Bill Hunt
Global Strategy Consultant, Back Azimuth Consulting
“I think that you’re going to provide a valuable service to people because you don’t sell these things. You, yourself, are not necessarily doing the training as if you were an agency. An agency doing a training is always going to be skewed to their approach and their biases.”
Welcome to ‘Take Ten’, OMCP’s podcast where we spend 10 minutes, more or less, talking to online marketing thought leaders, educators, and career professionals about training and certification with hosts Jane Flint and David Temple.
OMCP: I’m here at Pubcon with the CEO of Back Azimuth, Bill Hunt on the convention floor here. Bill, why don’t you tell our audience a little bit about yourself?
Bill Hunt: Sure. As you said, I’m Bill Hunt. I run a company called Back Azimuth Consulting. Our primary focus is really three tracks. One, we built some tools to mine keyword data, to really help you understand the voice of the consumer. Second, I work with large companies to build centers of excellence and how to scale their global search programs. Third, is an offshoot of that, is really helping companies understand how to effectively leverage search, and more and more broader digital marketing across multiple markets.
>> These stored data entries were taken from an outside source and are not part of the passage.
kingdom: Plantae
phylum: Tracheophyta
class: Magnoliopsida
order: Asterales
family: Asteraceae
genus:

OMCP: Wow, that sounds interesting, Bill. You were probably the first person to really understand online market in a global scale. What was the impetus for that?
Bill Hunt: Well, it was two things. I think the first time I realized that people needed to market differently was when I was actually living in Japan. And an engineer from Ford was helping out Mazda and said, “I can’t believe these Japanese people have to have a car with a steering wheel on the left hand side and this and this and this. My response to them at the time, as a somewhat drunk Marine was simply, “Why wouldn’t they, it’s their country?”
From that day on, I had this interest of, how do we market to different markets? It culminated when I had my own company in Los Angeles selling earthquake kits and disaster preparedness, and Japan was the first market. We actually used the web. I moved from an online retailer, if you will, to a digital marketing consultant because after the Kobe earthquake, we had sold quite a bit of product. And all these big companies, Western Digital, HP, etc. were coming to us and saying, “How do we use this thing called the Internet?” to target primarily Japan.
Then after Japan, they wanted Spanish speaking markets. So more and more, I’ve started trying to figure out how we could actually use the Internet. My business school thesis was actually using the Internet to reach overseas markets. This was in 1994, 1995 before we had any mainstream search engines, before we even had browsers in many cases. So, that’s where it came from, and it just kept growing and growing and growing. Finding that it’s a big world out there, and you’re basically one query away from targeting someone internationally. So the better you prepare yourself for that, the more successful you can be.
OMCP: One way I learned about search engine marketing was when I was studying ideas. When I was learning about search engine marketing I didn’t just read your book (Search Engine Marketing Inc), I studied it. In fact, I remember the Goldilocks reference that you don’t want your keywords to be too hot and too cold, even all these years later. How did you start educating yourself about search engine marketing and online marketing in those early days?